## TASK REQUIREMENTS:
Filter the listing and keep only the lines with the word "claims".

## DATA TO USE:
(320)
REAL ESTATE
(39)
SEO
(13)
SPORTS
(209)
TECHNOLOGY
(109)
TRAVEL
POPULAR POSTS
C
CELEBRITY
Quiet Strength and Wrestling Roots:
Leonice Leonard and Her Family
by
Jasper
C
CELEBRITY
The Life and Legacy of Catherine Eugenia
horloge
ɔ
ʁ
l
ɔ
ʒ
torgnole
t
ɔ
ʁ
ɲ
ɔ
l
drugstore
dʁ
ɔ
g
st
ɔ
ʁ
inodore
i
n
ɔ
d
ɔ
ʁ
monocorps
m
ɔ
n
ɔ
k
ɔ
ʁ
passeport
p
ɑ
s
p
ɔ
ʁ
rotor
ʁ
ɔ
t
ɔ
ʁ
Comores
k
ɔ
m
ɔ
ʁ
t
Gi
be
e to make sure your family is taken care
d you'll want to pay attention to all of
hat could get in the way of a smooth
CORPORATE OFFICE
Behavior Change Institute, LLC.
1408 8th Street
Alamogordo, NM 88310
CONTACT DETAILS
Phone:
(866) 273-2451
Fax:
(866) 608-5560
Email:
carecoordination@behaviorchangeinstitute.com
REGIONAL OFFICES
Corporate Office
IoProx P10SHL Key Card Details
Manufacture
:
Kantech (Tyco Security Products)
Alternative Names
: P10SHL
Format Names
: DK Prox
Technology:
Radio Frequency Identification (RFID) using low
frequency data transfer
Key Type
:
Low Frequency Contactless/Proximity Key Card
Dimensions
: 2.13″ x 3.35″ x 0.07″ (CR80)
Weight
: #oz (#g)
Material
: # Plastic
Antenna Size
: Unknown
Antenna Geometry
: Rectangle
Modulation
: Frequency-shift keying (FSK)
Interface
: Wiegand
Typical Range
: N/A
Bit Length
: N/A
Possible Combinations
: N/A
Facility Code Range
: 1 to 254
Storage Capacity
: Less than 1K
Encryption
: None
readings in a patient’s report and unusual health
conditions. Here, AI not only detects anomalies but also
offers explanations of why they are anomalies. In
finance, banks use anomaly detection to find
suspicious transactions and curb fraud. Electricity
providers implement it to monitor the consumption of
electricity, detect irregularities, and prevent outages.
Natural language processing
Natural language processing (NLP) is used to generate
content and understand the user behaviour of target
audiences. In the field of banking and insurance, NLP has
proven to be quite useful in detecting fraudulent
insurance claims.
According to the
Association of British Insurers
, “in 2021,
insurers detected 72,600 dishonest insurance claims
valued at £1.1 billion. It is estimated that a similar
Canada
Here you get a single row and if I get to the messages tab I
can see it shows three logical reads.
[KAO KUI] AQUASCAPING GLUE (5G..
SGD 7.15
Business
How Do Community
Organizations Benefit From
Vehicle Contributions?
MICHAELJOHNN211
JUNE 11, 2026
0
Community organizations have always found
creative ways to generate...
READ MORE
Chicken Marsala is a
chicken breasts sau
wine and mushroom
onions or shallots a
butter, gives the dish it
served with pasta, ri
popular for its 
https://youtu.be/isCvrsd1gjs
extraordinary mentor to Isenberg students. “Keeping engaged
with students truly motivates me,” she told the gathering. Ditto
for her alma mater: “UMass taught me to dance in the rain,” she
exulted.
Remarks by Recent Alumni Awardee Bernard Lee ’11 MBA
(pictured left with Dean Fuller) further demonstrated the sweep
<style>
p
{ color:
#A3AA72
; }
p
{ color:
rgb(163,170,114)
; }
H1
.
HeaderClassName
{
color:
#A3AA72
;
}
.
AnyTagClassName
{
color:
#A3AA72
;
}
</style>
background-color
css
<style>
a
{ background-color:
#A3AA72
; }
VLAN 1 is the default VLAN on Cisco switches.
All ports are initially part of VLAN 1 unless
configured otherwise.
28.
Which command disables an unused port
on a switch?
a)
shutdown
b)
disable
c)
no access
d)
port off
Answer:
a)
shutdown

## YOUR SOLUTION:
insurance claims.
insurers detected 72,600 dishonest insurance claims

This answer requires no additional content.